▶ WHAT IS EXPECTED
Look below for the line containing "2400MHz PC3 19200". Output it and each remaining line of the entries exactly, and nothing else.

Data items
+ + + +
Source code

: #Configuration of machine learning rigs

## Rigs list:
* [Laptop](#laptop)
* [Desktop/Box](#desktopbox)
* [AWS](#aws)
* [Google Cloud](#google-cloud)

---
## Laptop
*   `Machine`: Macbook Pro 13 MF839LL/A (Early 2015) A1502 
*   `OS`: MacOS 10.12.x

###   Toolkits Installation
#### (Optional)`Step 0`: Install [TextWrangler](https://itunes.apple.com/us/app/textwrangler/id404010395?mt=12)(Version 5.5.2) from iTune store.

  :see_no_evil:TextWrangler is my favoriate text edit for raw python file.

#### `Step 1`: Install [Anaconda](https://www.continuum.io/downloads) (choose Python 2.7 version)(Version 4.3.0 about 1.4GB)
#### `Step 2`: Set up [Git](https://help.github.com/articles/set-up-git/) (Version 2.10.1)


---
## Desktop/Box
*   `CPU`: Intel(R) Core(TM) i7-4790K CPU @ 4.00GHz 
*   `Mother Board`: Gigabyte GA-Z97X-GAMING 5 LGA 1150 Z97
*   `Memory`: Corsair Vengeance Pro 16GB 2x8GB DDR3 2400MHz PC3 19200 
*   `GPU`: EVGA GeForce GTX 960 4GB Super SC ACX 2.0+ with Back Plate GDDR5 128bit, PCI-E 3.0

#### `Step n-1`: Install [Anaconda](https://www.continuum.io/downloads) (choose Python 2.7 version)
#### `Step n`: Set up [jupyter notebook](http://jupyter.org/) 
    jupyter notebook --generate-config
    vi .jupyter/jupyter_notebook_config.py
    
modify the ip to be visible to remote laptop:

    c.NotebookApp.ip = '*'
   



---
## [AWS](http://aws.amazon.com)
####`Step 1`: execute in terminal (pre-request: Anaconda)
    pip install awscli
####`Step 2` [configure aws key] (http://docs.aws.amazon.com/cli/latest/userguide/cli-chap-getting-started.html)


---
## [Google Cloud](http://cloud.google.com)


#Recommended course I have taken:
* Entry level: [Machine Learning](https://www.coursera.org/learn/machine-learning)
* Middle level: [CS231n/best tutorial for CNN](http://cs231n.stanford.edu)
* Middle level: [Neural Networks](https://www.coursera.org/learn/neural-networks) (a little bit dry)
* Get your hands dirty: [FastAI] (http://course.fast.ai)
+ + + +
▶ SOLUTION FOR THIS PROBLEM
*   `Memory`: Corsair Vengeance Pro 16GB 2x8GB DDR3 2400MHz PC3 19200 
*   `GPU`: EVGA GeForce GTX 960 4GB Super SC ACX 2.0+ with Back Plate GDDR5 128bit, PCI-E 3.0

#### `Step n-1`: Install [Anaconda](https://www.continuum.io/downloads) (choose Python 2.7 version)
#### `Step n`: Set up [jupyter notebook](http://jupyter.org/) 
    jupyter notebook --generate-config
    vi .jupyter/jupyter_notebook_config.py
    
modify the ip to be visible to remote laptop:

    c.NotebookApp.ip = '*'
   



---
## [AWS](http://aws.amazon.com)
####`Step 1`: execute in terminal (pre-request: Anaconda)
    pip install awscli
####`Step 2` [configure aws key] (http://docs.aws.amazon.com/cli/latest/userguide/cli-chap-getting-started.html)


---
## [Google Cloud](http://cloud.google.com)


#Recommended course I have taken:
* Entry level: [Machine Learning](https://www.coursera.org/learn/machine-learning)
* Middle level: [CS231n/best tutorial for CNN](http://cs231n.stanford.edu)
* Middle level: [Neural Networks](https://www.coursera.org/learn/neural-networks) (a little bit dry)
* Get your hands dirty: [FastAI] (http://course.fast.ai)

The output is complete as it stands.